(Collected data)
┌──

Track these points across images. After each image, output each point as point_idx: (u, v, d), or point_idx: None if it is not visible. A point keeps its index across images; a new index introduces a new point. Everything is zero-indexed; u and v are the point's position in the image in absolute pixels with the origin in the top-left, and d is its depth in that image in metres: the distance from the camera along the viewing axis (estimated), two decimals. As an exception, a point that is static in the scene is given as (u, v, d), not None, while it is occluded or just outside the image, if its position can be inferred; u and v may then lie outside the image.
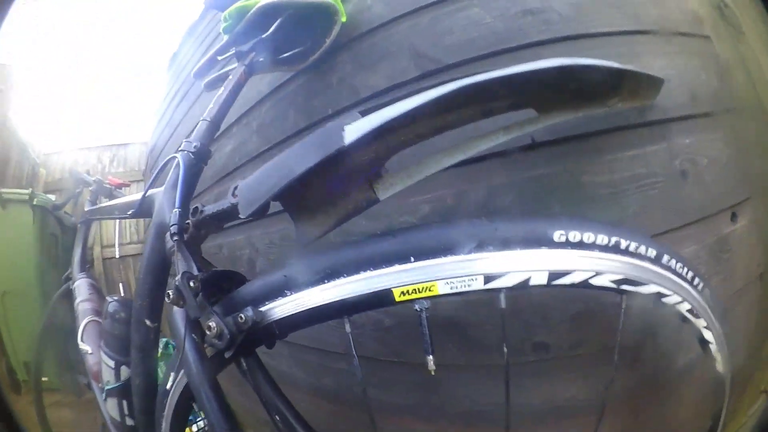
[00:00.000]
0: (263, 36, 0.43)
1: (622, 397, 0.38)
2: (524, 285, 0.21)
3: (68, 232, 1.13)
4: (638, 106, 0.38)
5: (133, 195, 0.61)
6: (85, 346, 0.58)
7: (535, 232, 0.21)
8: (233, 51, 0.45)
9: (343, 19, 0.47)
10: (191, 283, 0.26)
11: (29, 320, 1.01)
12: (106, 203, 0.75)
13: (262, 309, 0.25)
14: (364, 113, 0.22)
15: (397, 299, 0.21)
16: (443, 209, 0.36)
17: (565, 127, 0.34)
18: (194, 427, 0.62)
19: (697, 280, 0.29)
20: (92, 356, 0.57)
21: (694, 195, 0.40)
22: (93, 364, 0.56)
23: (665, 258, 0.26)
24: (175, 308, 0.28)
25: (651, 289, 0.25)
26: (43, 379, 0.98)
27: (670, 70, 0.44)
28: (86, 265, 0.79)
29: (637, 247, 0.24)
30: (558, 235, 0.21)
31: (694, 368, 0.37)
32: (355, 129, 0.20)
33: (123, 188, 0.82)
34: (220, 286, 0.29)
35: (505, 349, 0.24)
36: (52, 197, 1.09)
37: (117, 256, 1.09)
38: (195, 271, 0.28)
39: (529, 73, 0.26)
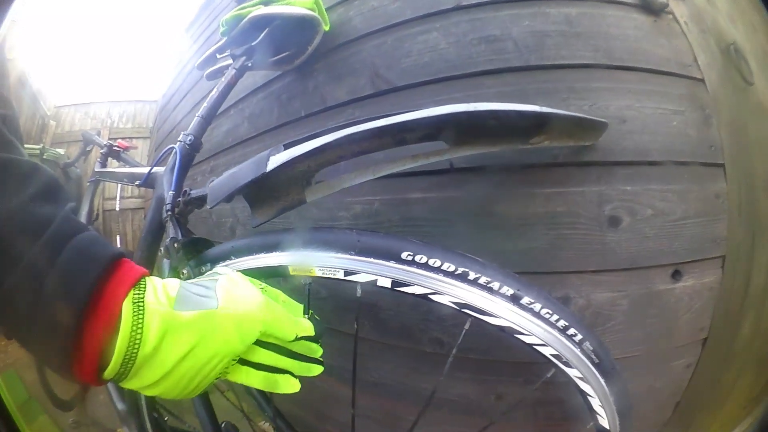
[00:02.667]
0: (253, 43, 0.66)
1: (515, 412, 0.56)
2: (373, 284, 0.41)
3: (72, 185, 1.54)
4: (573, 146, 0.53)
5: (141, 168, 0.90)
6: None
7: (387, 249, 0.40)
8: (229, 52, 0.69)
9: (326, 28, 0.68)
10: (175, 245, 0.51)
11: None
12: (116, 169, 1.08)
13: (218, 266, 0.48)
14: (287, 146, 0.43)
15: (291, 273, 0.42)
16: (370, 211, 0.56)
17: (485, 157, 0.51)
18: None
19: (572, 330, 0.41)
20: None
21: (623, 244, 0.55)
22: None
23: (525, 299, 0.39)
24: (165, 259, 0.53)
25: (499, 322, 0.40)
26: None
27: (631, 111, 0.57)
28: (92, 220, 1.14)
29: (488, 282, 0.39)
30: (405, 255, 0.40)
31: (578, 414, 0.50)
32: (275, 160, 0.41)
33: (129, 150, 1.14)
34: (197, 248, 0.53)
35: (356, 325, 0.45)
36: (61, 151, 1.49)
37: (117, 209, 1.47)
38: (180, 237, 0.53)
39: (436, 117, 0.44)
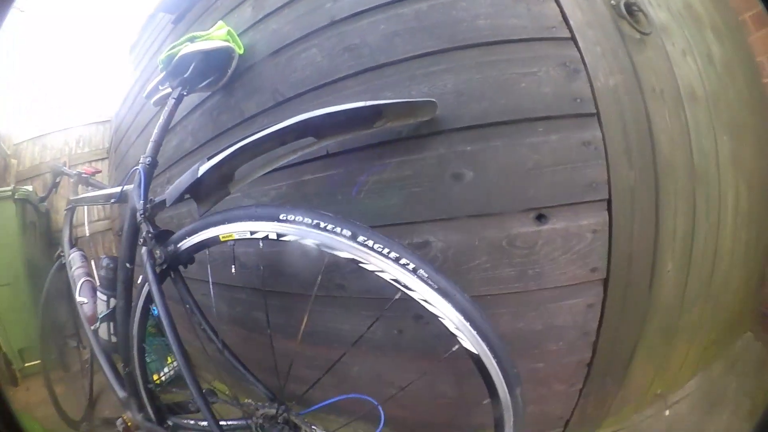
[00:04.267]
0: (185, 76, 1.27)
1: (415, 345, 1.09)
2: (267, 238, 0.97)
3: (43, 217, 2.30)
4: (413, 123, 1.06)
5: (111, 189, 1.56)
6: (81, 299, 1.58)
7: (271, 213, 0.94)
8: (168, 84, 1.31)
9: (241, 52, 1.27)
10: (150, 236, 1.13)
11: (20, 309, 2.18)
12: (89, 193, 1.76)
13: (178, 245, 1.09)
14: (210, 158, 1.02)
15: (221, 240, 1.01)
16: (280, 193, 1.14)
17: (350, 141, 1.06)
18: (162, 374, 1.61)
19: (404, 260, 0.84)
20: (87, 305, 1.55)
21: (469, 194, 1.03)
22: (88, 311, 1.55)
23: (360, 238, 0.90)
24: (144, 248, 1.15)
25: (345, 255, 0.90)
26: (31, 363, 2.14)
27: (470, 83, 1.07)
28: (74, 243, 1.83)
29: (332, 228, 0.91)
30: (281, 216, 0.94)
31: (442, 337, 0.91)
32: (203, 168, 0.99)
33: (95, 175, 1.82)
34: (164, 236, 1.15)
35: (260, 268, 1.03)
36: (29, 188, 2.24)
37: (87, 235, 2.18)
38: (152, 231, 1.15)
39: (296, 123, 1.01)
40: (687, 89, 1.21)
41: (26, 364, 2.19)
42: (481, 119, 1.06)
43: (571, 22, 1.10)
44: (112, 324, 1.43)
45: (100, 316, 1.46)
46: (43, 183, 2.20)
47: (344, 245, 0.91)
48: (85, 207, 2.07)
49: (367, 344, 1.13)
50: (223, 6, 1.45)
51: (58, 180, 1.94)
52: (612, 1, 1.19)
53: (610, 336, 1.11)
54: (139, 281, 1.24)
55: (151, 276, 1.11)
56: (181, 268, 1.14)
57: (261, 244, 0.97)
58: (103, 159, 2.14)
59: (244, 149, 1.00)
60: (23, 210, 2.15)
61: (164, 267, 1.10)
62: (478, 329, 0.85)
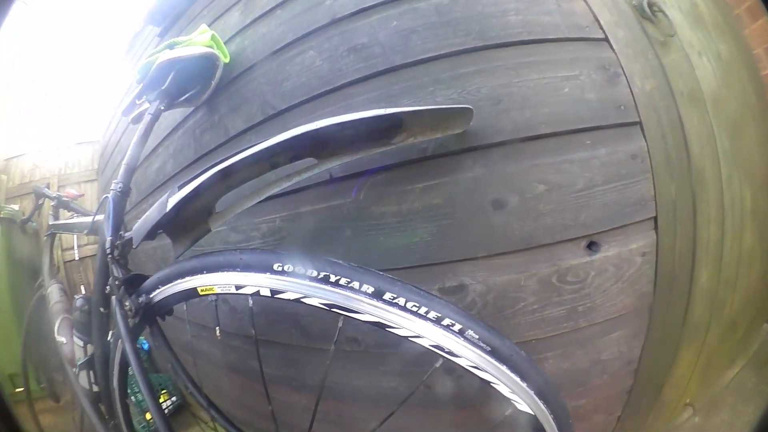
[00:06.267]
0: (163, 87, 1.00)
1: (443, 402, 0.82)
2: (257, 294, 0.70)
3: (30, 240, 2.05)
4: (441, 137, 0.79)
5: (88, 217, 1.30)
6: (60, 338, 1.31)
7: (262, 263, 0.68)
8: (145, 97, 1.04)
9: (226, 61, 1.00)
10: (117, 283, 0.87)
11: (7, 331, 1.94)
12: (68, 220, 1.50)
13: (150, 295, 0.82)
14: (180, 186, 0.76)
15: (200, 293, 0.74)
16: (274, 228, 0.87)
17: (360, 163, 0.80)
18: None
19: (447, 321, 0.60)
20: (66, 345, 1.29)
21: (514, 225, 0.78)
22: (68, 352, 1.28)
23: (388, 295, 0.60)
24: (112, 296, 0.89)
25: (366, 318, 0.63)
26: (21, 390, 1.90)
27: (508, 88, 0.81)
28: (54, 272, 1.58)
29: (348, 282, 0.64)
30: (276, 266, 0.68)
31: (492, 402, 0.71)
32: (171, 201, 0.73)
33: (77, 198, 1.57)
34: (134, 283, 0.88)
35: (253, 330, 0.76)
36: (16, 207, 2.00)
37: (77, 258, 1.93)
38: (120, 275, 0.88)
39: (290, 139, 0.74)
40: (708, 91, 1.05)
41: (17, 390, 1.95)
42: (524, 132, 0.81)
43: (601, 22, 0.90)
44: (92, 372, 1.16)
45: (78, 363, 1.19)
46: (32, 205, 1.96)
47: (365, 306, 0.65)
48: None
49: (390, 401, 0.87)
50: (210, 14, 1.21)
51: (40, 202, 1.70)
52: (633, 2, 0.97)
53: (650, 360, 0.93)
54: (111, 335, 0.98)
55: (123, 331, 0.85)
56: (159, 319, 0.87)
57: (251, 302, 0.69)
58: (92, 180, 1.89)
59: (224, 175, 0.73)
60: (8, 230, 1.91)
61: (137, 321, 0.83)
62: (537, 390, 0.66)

└──
┌──

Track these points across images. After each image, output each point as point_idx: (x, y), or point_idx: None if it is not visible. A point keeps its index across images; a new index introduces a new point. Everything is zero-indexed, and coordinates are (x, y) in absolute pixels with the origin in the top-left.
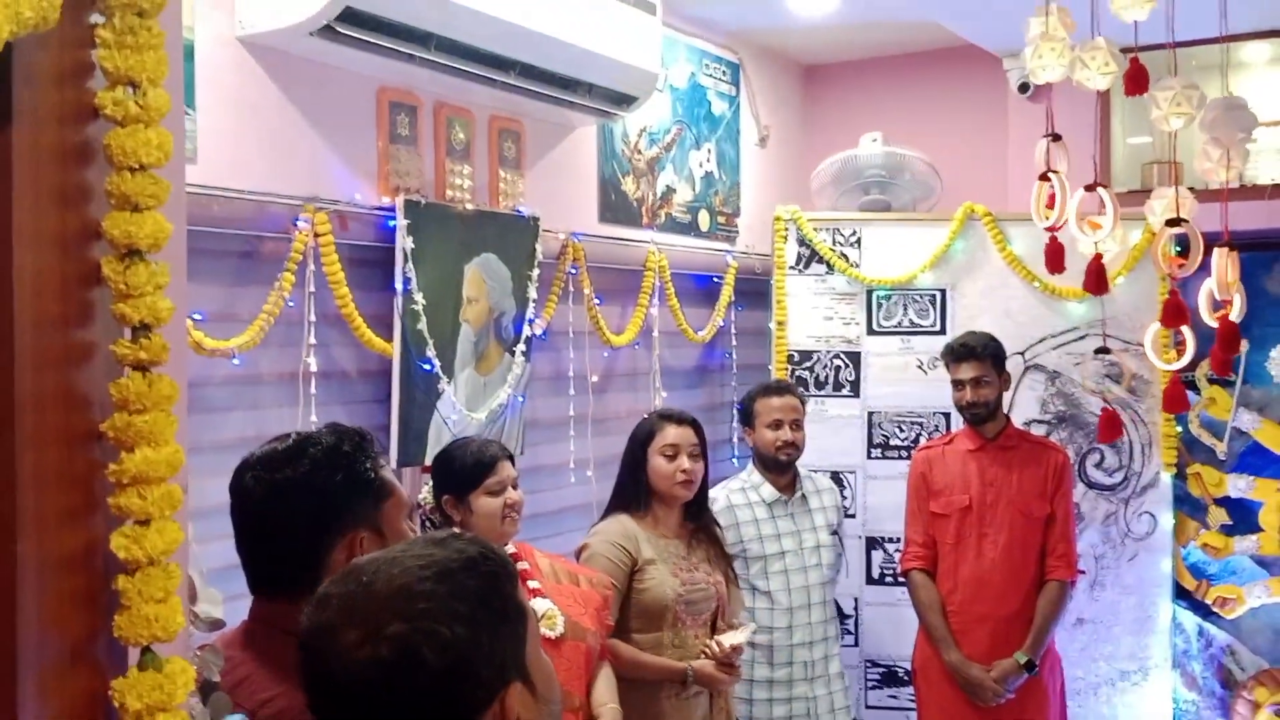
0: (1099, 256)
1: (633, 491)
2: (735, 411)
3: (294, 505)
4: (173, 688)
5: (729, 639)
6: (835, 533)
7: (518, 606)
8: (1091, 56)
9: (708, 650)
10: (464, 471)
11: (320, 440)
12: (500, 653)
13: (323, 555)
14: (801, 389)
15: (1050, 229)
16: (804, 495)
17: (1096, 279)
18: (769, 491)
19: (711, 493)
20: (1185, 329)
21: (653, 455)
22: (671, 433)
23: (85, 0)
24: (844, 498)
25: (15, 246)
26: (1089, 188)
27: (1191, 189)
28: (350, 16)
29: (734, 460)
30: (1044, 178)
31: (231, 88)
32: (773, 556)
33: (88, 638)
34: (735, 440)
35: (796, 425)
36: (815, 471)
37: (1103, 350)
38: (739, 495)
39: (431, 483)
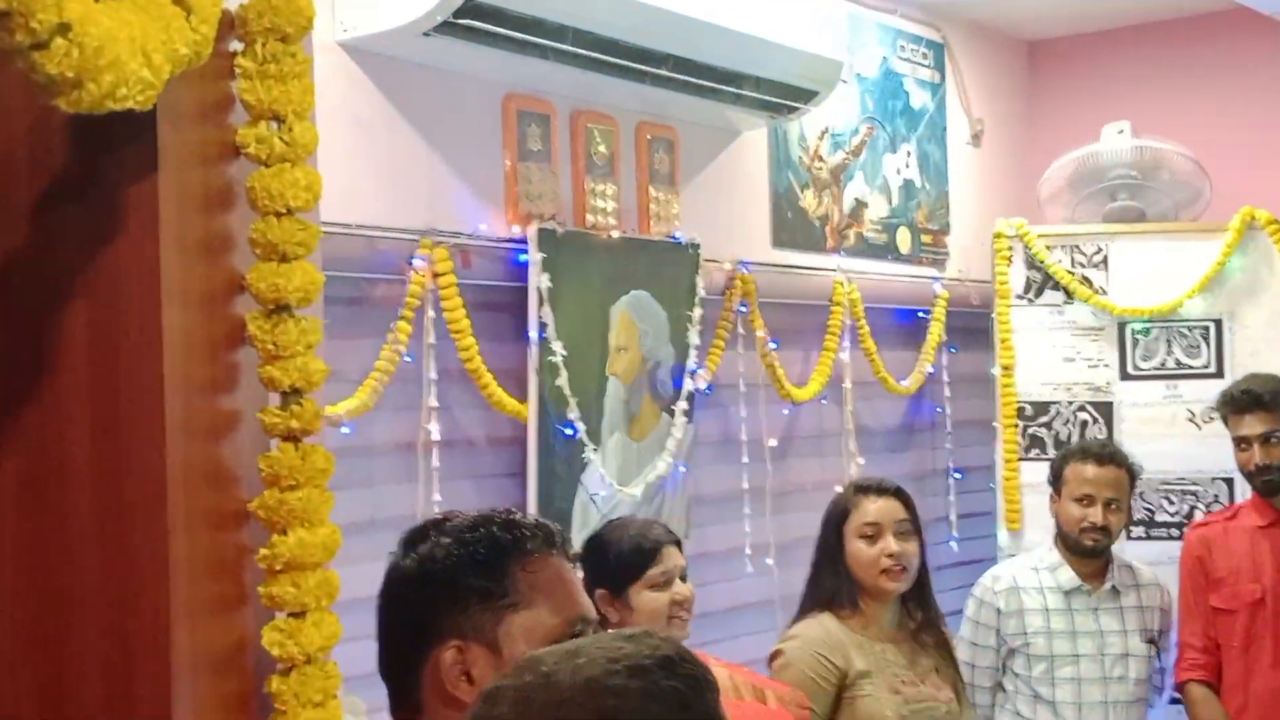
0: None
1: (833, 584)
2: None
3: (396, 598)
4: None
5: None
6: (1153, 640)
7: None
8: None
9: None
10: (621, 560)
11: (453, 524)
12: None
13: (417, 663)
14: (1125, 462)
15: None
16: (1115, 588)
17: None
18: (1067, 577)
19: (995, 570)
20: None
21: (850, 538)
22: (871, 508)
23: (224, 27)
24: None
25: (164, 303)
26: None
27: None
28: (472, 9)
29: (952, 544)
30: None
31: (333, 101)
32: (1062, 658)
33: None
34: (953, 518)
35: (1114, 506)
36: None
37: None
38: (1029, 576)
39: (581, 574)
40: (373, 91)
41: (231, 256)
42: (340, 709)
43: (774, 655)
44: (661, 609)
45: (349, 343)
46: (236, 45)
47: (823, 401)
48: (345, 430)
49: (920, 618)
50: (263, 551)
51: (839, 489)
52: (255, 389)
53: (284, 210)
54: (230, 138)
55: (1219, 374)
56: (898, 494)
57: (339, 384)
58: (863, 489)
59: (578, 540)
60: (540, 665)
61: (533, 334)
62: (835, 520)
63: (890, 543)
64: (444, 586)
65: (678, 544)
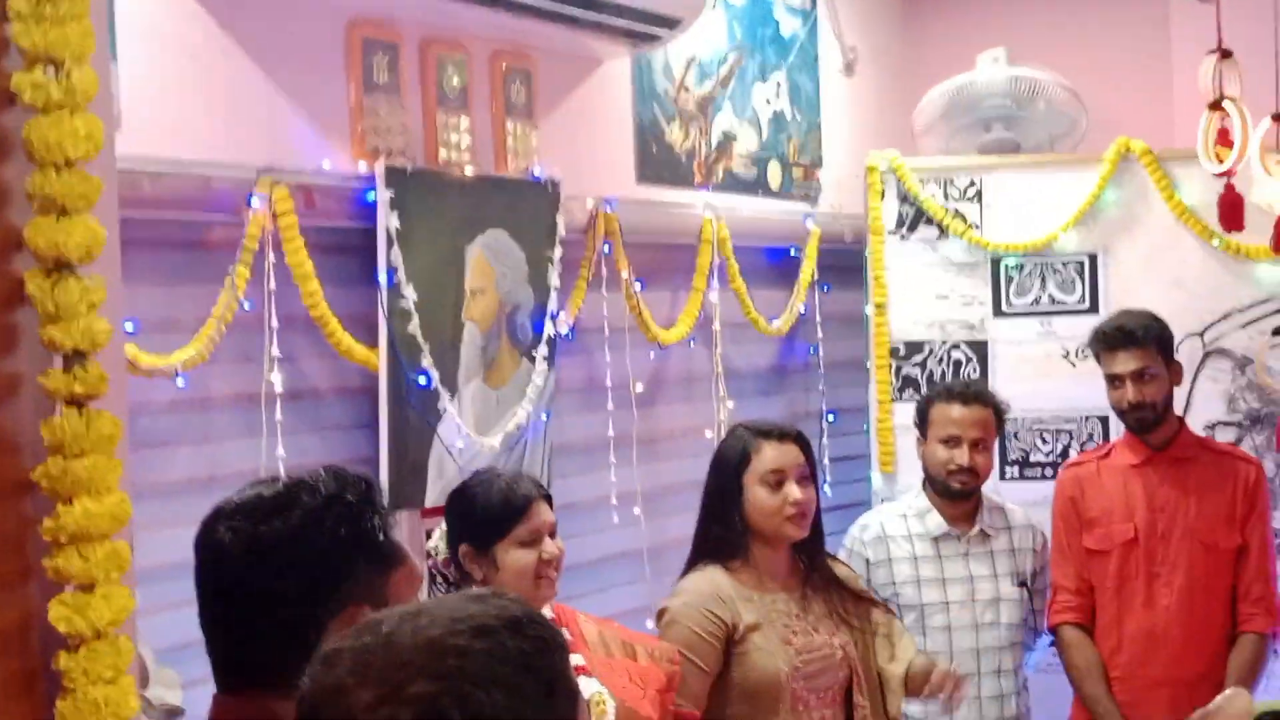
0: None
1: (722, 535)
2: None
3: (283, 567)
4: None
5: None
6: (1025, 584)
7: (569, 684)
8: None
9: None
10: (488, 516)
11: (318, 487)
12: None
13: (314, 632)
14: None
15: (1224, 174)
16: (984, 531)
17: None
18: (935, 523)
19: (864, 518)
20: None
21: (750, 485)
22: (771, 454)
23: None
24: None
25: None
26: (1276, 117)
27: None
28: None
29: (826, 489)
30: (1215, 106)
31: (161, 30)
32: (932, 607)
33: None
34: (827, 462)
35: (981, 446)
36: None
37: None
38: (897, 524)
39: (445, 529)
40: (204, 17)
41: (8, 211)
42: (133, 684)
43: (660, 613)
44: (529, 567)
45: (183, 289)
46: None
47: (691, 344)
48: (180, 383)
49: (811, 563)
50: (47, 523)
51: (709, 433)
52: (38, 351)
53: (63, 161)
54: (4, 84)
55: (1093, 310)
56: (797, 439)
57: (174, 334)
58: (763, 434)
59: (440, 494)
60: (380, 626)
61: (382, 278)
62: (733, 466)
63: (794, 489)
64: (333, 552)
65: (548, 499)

└──
┌──

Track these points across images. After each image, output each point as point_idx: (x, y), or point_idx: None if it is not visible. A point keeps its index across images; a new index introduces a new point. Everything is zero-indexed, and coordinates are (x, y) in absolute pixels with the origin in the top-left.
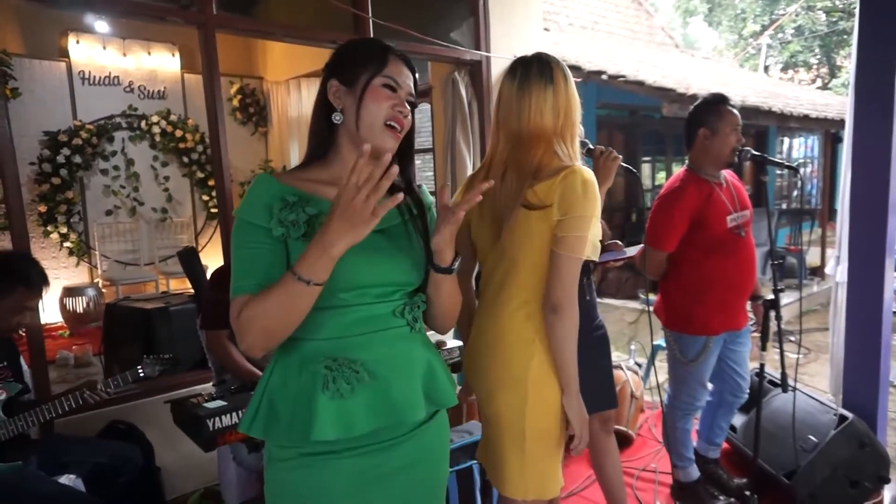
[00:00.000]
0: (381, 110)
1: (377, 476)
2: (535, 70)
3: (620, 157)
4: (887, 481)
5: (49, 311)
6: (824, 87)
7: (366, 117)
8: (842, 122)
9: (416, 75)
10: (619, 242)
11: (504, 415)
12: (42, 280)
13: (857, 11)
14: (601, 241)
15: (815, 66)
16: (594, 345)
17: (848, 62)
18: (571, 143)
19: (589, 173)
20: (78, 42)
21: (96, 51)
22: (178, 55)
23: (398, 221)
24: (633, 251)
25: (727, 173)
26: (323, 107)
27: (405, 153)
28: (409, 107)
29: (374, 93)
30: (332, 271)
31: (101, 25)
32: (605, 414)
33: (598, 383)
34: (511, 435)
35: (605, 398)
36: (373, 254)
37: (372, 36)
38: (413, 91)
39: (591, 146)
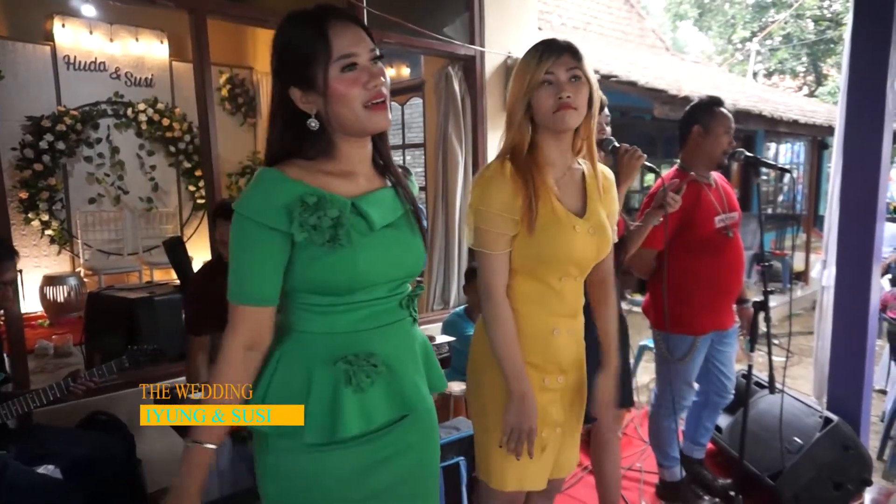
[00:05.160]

└──

Task objective:
Go back to the lines above and output, exactly as they stand, the ones from the line containing "2: (535, 70)" to the line containing "[00:05.160]". Leave all pictures behind.

Exercise result:
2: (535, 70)
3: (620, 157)
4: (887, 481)
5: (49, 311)
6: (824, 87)
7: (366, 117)
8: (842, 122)
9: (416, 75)
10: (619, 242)
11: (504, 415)
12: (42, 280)
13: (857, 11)
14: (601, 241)
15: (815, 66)
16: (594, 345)
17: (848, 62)
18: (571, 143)
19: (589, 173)
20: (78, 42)
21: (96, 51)
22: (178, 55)
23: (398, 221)
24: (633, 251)
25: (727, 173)
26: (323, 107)
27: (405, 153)
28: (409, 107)
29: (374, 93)
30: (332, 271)
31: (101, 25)
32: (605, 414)
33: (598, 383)
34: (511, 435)
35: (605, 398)
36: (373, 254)
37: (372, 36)
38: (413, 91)
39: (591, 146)
[00:05.160]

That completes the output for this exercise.